>>>>

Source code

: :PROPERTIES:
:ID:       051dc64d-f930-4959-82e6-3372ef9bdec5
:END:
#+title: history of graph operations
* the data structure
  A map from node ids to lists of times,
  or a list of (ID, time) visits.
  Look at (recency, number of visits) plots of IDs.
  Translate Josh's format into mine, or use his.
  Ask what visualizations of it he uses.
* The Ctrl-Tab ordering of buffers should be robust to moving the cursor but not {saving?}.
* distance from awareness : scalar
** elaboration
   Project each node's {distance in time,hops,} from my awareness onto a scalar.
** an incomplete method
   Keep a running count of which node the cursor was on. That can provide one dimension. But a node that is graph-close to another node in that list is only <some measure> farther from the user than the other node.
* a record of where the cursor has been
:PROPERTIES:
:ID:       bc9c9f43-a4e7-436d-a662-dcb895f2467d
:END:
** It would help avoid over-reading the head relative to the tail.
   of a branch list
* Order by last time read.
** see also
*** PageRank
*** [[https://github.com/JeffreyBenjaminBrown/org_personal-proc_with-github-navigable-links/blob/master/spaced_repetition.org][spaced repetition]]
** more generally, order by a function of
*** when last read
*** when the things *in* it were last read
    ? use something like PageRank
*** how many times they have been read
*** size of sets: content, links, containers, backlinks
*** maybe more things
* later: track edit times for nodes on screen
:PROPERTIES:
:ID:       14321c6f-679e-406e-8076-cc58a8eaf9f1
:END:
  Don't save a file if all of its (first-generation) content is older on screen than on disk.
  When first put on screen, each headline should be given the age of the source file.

<<<<
>>>>

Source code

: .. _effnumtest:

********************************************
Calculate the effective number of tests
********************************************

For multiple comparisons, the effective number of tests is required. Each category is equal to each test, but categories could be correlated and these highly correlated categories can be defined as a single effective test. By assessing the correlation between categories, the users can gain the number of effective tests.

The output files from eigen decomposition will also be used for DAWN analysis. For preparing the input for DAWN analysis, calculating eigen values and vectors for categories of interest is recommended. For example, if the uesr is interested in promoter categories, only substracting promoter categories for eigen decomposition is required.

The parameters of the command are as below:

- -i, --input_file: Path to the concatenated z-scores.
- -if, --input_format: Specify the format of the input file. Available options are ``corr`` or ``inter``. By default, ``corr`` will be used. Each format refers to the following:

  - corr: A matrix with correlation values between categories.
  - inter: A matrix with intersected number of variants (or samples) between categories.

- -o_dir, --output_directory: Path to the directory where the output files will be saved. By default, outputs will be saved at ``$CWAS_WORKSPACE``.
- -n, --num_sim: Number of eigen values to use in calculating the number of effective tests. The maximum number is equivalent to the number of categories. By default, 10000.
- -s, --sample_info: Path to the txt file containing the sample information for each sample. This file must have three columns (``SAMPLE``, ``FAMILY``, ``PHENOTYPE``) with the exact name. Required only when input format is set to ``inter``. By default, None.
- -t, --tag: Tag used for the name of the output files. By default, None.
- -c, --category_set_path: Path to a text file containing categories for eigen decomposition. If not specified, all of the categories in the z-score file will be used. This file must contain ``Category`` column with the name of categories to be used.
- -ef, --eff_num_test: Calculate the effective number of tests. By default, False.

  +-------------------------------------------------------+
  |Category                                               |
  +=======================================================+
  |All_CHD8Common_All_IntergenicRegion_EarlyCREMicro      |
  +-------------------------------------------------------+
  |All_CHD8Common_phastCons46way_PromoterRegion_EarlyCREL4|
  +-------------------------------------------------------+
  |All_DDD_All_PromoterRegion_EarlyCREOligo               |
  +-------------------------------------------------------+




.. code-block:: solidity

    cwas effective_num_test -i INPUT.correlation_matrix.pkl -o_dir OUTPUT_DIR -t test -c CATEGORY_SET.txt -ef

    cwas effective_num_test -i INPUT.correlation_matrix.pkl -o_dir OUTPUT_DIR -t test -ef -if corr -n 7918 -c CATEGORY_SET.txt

<<<<

_Problem description_: Look through the material above for the word "values" and copy every line that has it.

_Answer for this exercise_:
The output files from eigen decomposition will also be used for DAWN analysis. For preparing the input for DAWN analysis, calculating eigen values and vectors for categories of interest is recommended. For example, if the uesr is interested in promoter categories, only substracting promoter categories for eigen decomposition is required.
  - corr: A matrix with correlation values between categories.
- -n, --num_sim: Number of eigen values to use in calculating the number of effective tests. The maximum number is equivalent to the number of categories. By default, 10000.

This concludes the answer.